NBN states that it will make bigger data plans available upon the launch of its Sky Muster satellite broadband service in the second quarter of next year.NBN today announced that “through an innovative process of network optimisation” it “has been able to provide wholesale plans with significantly more capacity than originally planned”, with Sky Muster designed to deliver wholesale speeds of up to 25/5 Mbps, and the optimisation plan allowing wholesale data allowances of up to 150 GB per month.
Plans are also underway for additional allowances for distance education students, NBN stated. NBN will consult with industry on plans to provide a separate 50 GB monthly data allowance to eligible distance education students.
The plans will be offered to retail service providers, which in turn are expected to launch plans at varying price points, ranging from low-cost to heavy data plans. Entry-level wholesale plans will enable providers to offer up to 75 GB per month plans during peak periods, while higher value wholesale options could allow providers to construct peak usage plans up to 150 GB per month.

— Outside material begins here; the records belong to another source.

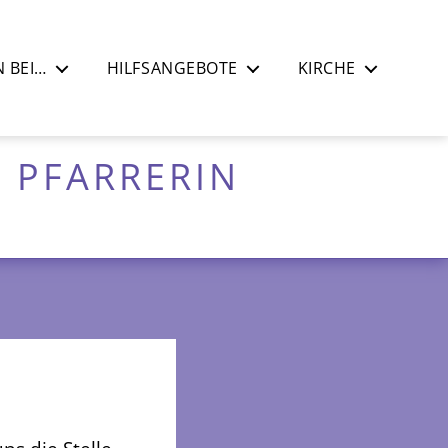
 BEI…
HILFSANGEBOTE
KIRCHE
 PFARRERIN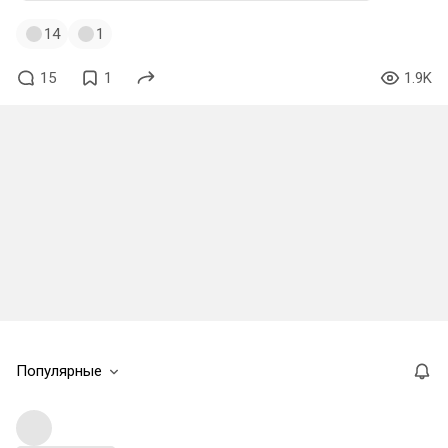
14
1
15
1
1.9K
Популярные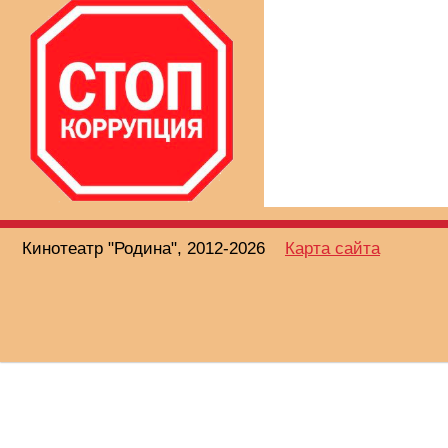
Кинотеатр "Родина", 2012-2026
Карта сайта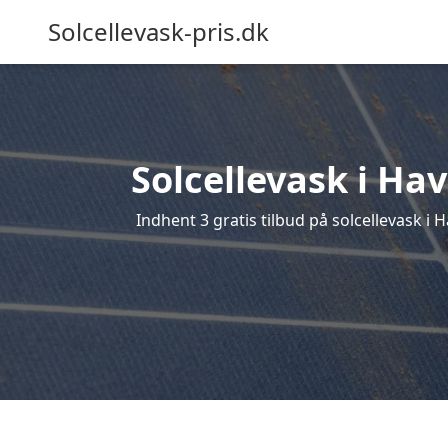
Solcellevask-pris.dk
Solcellevask i Hav
Indhent 3 gratis tilbud på solcellevask i H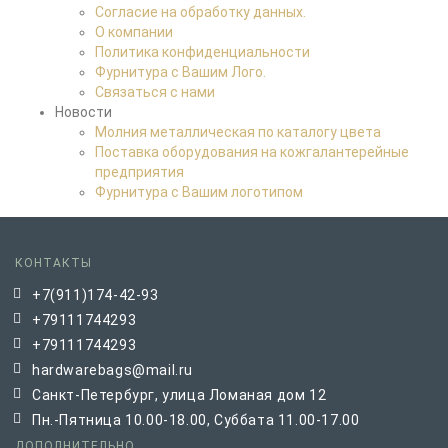
Согласие на обработку данных.
О компании
Политика конфиденциальности
Фурнитура с Вашим Лого.
Связаться с нами
Новости
Молния металлическая по каталогу цвета
Поставка оборудования на кожгалантерейные
предприятия
Фурнитура с Вашим логотипом
КОНТАКТЫ
+7(911)174-42-93
+79111744293
+79111744293
hardwarebags@mail.ru
Санкт-Петербург, улица Ломаная дом 12
Пн.-Пятница 10.00-18.00, Суббата 11.00-17.00
ДОПОЛНИТЕЛЬНО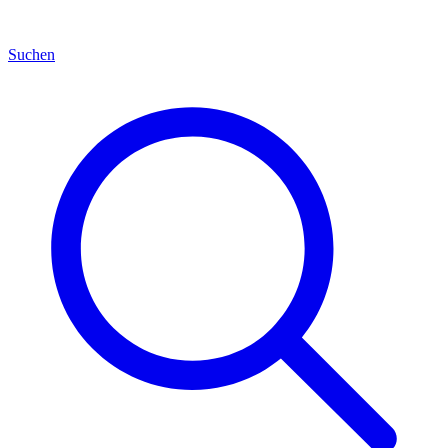
Suchen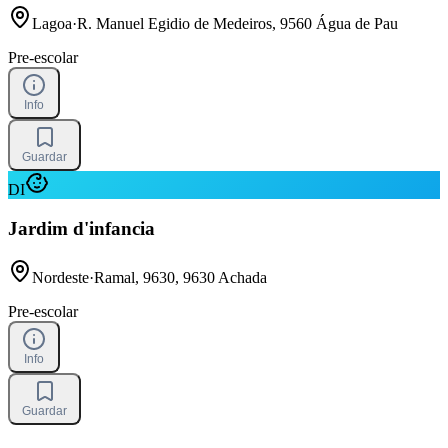
Lagoa
·
R. Manuel Egidio de Medeiros, 9560 Água de Pau
Pre-escolar
Info
Guardar
DI
Jardim d'infancia
Nordeste
·
Ramal, 9630, 9630 Achada
Pre-escolar
Info
Guardar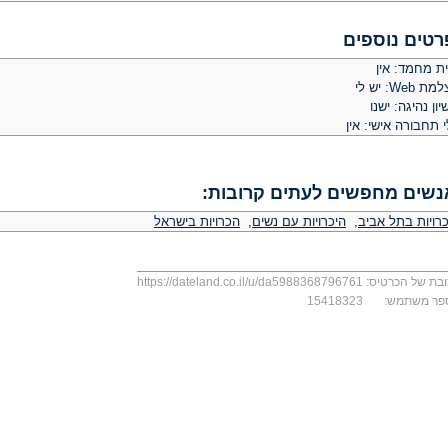
רטים נוספים
ית מחמד: אין
 Web: יש לי
יון נהיגה: ישנו
 תחבורה אישי: אין
נשים מחפשים לעתים קרובות:
כרויות בתל אביב
,
היכרויות עם נשים
,
הכרויות בישראל
בת של הכרטיס:
https://dateland.co.il/u/da5988368796761
פר משתמש:
15418323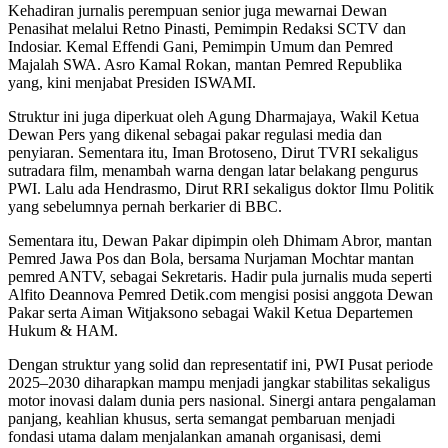
Kehadiran jurnalis perempuan senior juga mewarnai Dewan
Penasihat melalui Retno Pinasti, Pemimpin Redaksi SCTV dan
Indosiar. Kemal Effendi Gani, Pemimpin Umum dan Pemred
Majalah SWA. Asro Kamal Rokan, mantan Pemred Republika
yang, kini menjabat Presiden ISWAMI.
Struktur ini juga diperkuat oleh Agung Dharmajaya, Wakil Ketua
Dewan Pers yang dikenal sebagai pakar regulasi media dan
penyiaran. Sementara itu, Iman Brotoseno, Dirut TVRI sekaligus
sutradara film, menambah warna dengan latar belakang pengurus
PWI. Lalu ada Hendrasmo, Dirut RRI sekaligus doktor Ilmu Politik
yang sebelumnya pernah berkarier di BBC.
Sementara itu, Dewan Pakar dipimpin oleh Dhimam Abror, mantan
Pemred Jawa Pos dan Bola, bersama Nurjaman Mochtar mantan
pemred ANTV, sebagai Sekretaris. Hadir pula jurnalis muda seperti
Alfito Deannova Pemred Detik.com mengisi posisi anggota Dewan
Pakar serta Aiman Witjaksono sebagai Wakil Ketua Departemen
Hukum & HAM.
Dengan struktur yang solid dan representatif ini, PWI Pusat periode
2025–2030 diharapkan mampu menjadi jangkar stabilitas sekaligus
motor inovasi dalam dunia pers nasional. Sinergi antara pengalaman
panjang, keahlian khusus, serta semangat pembaruan menjadi
fondasi utama dalam menjalankan amanah organisasi, demi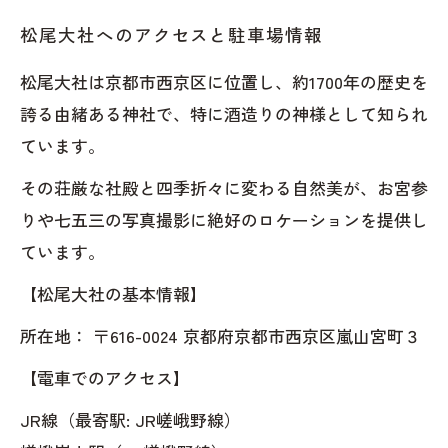
松尾大社へのアクセスと駐車場情報
松尾大社は京都市西京区に位置し、約1700年の歴史を
誇る由緒ある神社で、特に酒造りの神様として知られ
ています。
その荘厳な社殿と四季折々に変わる自然美が、お宮参
りや七五三の写真撮影に絶好のロケーションを提供し
ています。
【松尾大社の基本情報】
所在地： 〒616-0024 京都府京都市西京区嵐山宮町３
【電車でのアクセス】
JR線（最寄駅: JR嵯峨野線）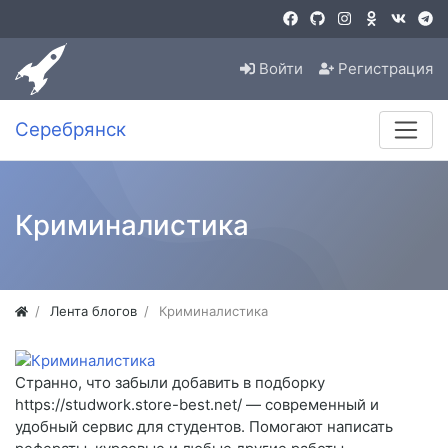
Войти
Регистрация
Серебрянск
Криминалистика
Лента блогов
Криминалистика
Странно, что забыли добавить в подборку
https://studwork.store-best.net/ — современный и
удобный сервис для студентов. Помогают написать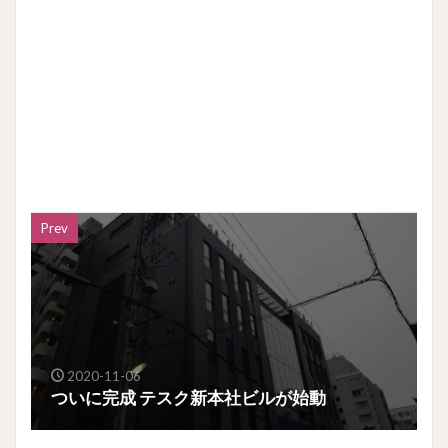
Prev
2020-11-06
ついに完成 テスク新本社ビルが始動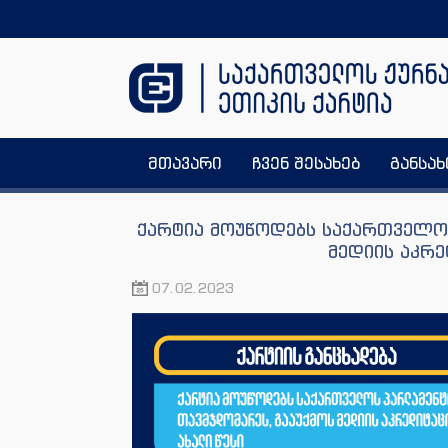
მთავარი
ჩვენ შესახებ
განსა
ქარტია მოუწოდებს საქართველო
მედიის აკრე
07.02.2023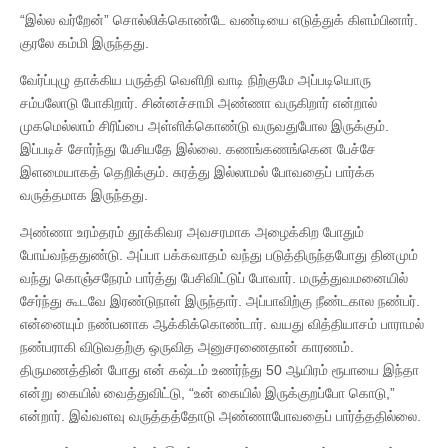
“இல்ல வர்றேன்” சொல்லிக்கொண்டே வண்டியை எடுத்துக் கிளம்பினார்.
குரலே கம்மி இருந்தது.
வேர்ப்புழு தாக்கிய பருத்தி வெளிறி வாடி நிற்குமே அப்படியொரு
சம்பலோடு போகிறார். சின்னச்சாமி அண்ணா வருகிறார் என்றால்
முகமெல்லாம் சிரிப்பை அள்ளிக்கொண்டு வருவதுபோல இருக்கும்.
இப்படிச் சோர்ந்து பேசியதே இல்லை. கணங்கணங்கென பேச்சே
இளமையாகத் தெறிக்கும். சுரத்து இல்லாமல் போவதைப் பார்க்க
வருத்தமாக இருந்தது.
அண்ணா உரம்தரம் தூக்கிவர அவசரமாக அழைக்கிற போதும்
போய்வந்ததுண்டு. அப்பா பக்கவாதம் வந்து படுத்திருந்தபோது தினமும்
வந்து கொஞ்சநேரம் பார்த்து பேசிவிட்டுப் போவார். மருத்துவமனையில்
சேர்ந்து கூடவே இரண்டுநாள் இருந்தார். அப்பாவிற்கு நீண்டகால நண்பர்.
என்னையும் நண்பனாக ஆக்கிக்கொண்டார். வயது வித்தியாசம் பாராமல்
நண்பராகி விடுவதற்கு ஒருவித அனுசரணைதான் காரணம்.
திருமணத்தின் போது என் கஷ்டம் உணர்ந்து 50 ஆயிரம் ரூபாயை இந்தா
என்று கையில் வைத்துவிட்டு, “உன் கையில் இருக்குறப்போ கொடு,”
என்றார். இவ்வளவு வருத்தத்தோடு அண்ணாபோவதைப் பார்த்ததில்லை.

“The capacity increase has been made possible through a combination of covering premises with other NBN technologies and making more use of the second purpose-built broadband satellite due to be launched next year,” NBN stated.
“As part of this strategy – budgeted for in the current Corporate Plan – 40,000 premises are set to move to the fixed line and fixed wireless footprint, resulting in more available capacity on the satellite network.”
NBN’s second satellite is set to play a greater role than originally planned, with NBN effectively utilising the unallocated capacity of the satellite.
“Children living in rural and remote locations have long suffered poor access to broadband,” Isolated Children’s Parents’ Association (ICPA) federal president Wendy Hick commented. “The impact on schooling has caused serious concerns amongst users.
“Today’s announcement is the result of collaboration between NBN, government and organisations such as ICPA working together to address the challenges presented. This should allow Australian children to keep up to speed with their education, no matter where they live.”